1. Reading Group Guide for OPEN HOUSE, by Elizabeth Berg In the beginning of the book, Samantha is unusually obsessed with Martha Stewart. Why do you think this is? What do Martha Stewart and her products seem to offer Samantha? When they finally speak to each other over the phone, Samantha asks Martha Stewart if she fell apart after her divorce. Martha responds, " I didn't fall apart. I spent one evening with Bernstein's Kaddish and a bottle of 'eighty-six Montrachet. And then I got busy. Try it," (166). What do you think of this advice? Does Samantha end up taking it?
2. Why does Samantha go on a shopping spree at Tiffany's with David's credit card? Do you think she was only motivated by revenge? Why would spending money be a good way to get back at David, as opposed to another means of revenge? Samantha says, "I don't know why I bought the bracelet--. But I don't like fancy jewelry; I never have," (33). Why do you think she bought it, and if the bracelet was so expensive, why do you think she gave it away to the woman on the street? She goes on to say, "And the things I really like aren't fancy at all: old aprons and hankies. Butter wrappers from the one-pound blocks. Peony bushes, hardback books of poetry. And I like things less than that; the sticky remains at the bottom of the apple-crisp dish." What do all of these things have in common, and how do they help to understand what has real value and worth to Samantha?
3. Samantha spends most of the novel wanting her husband back. In the end, she is the one who chooses to remain separated. Why do you think she changes her mind? At what point in the novel do you think she would rather remain alone than get back together with him? Do you think she is making the right decision? What do you think causes her to change her mind?
4. Samantha posts a card on the community bulletin board that reads, ROOMMATE WANTED Large bedroom for rent in very nice house with single Woman and eleven-year-old son. No smoking. Pets or kids Okay. Must be employed and responsible. $500/mo. What picture does this advertisement paint of her life? Is it accurate? What things are missing from the description? What do you really think Samantha is looking for in a roommate? What is the significance of her opening her house to make ends meet? Does she do it for only monetary reasons?
5. Samantha imagines Travis one day saying, "My mother changed wonderfully when my father left us. Our circumstances actually improved," (9). Do you think that Samantha changes in the novel? If so, how? Do you think their circumstances actually improve? Do you think Samantha would say about her changes? Do you the Samantha we read about in the beginning of the story would say about the Samantha we read about at the end? How does Samantha's conception of herself change?

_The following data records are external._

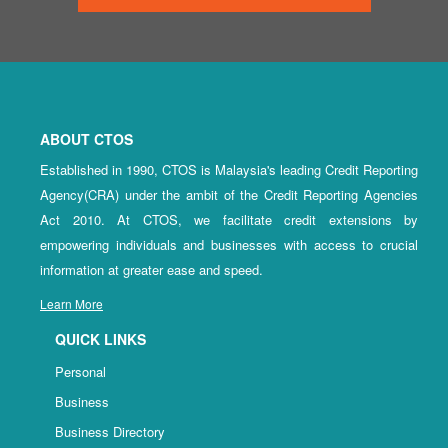
ABOUT CTOS
Established in 1990, CTOS is Malaysia's leading Credit Reporting
Agency(CRA) under the ambit of the Credit Reporting Agencies
Act 2010. At CTOS, we facilitate credit extensions by
empowering individuals and businesses with access to crucial
information at greater ease and speed.
Learn More
QUICK LINKS
Personal
Business
Business Directory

6. Samantha experiences many different types of love in the novel, both platonic and romantic. How would you describe the love she has for David? Compare this with the love she has for King? How are they different and which one is more ideal? What elements do you think are lacking in her relationship with David that King is able to provide? What lessons in love do you think Samantha learns from Lydia and her boyfriend? How would you describe Samantha's relationship with her son Travis, and how is it different from the relationship she has with her own mother? Are there any examples of ideal love in the novel?